Les répertoires évoluent selon deux grands types de processus : soit dans le tourbillon de ces périodes où toute la politique bouge très vite, soit par une suite de modifications modestes d’éléments structurels. Les processus du premier type sont plus spectaculaires et ils produisent parfois un tournant durable, mais ils sont aussi plus aisément récupérés ou réprimés lorsque les autorités reprennent le contrôle de la situation. Les changements progressifs sont moins spectaculaires, découlent de facteurs évoluant lentement, mais se maintiennent souvent plus longtemps (Tilly & Tarrow, 2008 : 49).

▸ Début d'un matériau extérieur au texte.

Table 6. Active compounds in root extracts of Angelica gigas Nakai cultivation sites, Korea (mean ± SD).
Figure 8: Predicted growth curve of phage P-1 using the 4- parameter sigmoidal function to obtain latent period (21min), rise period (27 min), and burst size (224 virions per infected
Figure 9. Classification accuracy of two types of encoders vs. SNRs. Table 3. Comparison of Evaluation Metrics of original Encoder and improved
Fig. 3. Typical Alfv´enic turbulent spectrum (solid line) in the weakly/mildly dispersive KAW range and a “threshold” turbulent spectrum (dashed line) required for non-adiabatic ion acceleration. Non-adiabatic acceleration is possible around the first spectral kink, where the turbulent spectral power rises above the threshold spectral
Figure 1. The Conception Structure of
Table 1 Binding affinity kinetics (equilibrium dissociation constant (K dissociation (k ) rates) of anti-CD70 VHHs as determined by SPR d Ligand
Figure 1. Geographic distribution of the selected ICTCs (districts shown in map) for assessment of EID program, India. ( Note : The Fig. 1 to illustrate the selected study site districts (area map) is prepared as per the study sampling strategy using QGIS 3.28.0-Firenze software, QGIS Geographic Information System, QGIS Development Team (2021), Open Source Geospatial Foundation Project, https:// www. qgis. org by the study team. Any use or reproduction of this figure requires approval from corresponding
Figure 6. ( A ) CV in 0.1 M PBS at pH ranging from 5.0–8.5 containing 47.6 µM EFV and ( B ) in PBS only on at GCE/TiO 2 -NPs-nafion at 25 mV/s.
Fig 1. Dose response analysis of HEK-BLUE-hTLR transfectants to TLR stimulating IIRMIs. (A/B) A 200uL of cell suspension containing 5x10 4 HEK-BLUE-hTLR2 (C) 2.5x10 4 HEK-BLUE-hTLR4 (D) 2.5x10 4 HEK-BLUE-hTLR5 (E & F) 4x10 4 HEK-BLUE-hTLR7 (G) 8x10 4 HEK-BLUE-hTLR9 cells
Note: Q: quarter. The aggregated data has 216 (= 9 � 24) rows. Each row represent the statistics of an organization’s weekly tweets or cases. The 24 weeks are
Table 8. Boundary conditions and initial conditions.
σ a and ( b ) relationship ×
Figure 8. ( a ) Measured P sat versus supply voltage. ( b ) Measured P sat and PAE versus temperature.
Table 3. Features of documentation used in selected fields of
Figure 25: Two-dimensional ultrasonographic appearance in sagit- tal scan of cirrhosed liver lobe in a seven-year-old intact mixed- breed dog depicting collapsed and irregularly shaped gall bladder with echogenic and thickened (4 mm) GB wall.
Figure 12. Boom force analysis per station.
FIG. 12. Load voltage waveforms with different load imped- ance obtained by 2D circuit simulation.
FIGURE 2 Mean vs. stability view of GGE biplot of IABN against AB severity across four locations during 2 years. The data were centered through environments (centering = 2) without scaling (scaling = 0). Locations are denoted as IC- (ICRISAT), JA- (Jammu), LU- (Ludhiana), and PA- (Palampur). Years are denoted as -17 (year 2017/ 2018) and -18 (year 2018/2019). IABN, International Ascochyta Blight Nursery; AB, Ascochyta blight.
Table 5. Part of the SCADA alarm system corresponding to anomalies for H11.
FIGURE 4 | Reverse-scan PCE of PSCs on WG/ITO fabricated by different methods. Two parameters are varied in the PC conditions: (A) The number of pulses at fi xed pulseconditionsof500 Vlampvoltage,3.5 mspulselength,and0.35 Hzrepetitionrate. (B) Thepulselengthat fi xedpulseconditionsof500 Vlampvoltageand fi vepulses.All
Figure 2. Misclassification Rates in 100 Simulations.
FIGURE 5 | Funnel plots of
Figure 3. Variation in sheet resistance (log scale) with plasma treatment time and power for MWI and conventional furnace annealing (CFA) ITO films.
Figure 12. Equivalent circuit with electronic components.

L’évolution du répertoire ivoirien avec l’émergence des manifestations de protestation appartient au processus du premier type. Elle fut rapide et, comme partout ailleurs en Afrique, suscitée par l’élan démocratique consécutif à la chute du mur de Berlin. 1990 marque en effet une rupture radicale avec les années antérieures dans le rapport à la rue et son usage comme mode de contestation du pouvoir (Lafargue, 1996). C’est à cette date que débutent les grandes manifestations de masse contre le pouvoir. Leur succès, conjugué aux pressions internationales (Akindes, 1996) conduiront à la proclamation du multipartisme, installant le pays dans la voie de la transition démocratique. Ces premières manifestations fondatrices mobiliseront des thèmes, des enjeux, des acteurs encore présents dans la société actuelle ; de même que les formes qu’elles emprunteront seront ritualisées : les marches vers le palais présidentiel, la destruction des feux tricolores et des domiciles des autorités politiques, etc. font partie des invariants des manifestations contemporaines.

Ce chapitre a pour objectif de fournir des repères permettant de comprendre le fonctionnement du champ des manifestations en Côte d'Ivoire. Il se compose de quatre parties. Les trois premières, portent successivement sur les champs économique, politique et culturel, et visent à cerner les principaux enjeux et acteurs qui émergent pour l’essentiel au début du multipartisme en 1990. La dernière partie est une description des principales manifestations de crise survenues durant la décennie 2000 et dont la particularité est d’avoir occasionné de nombreuses victimes.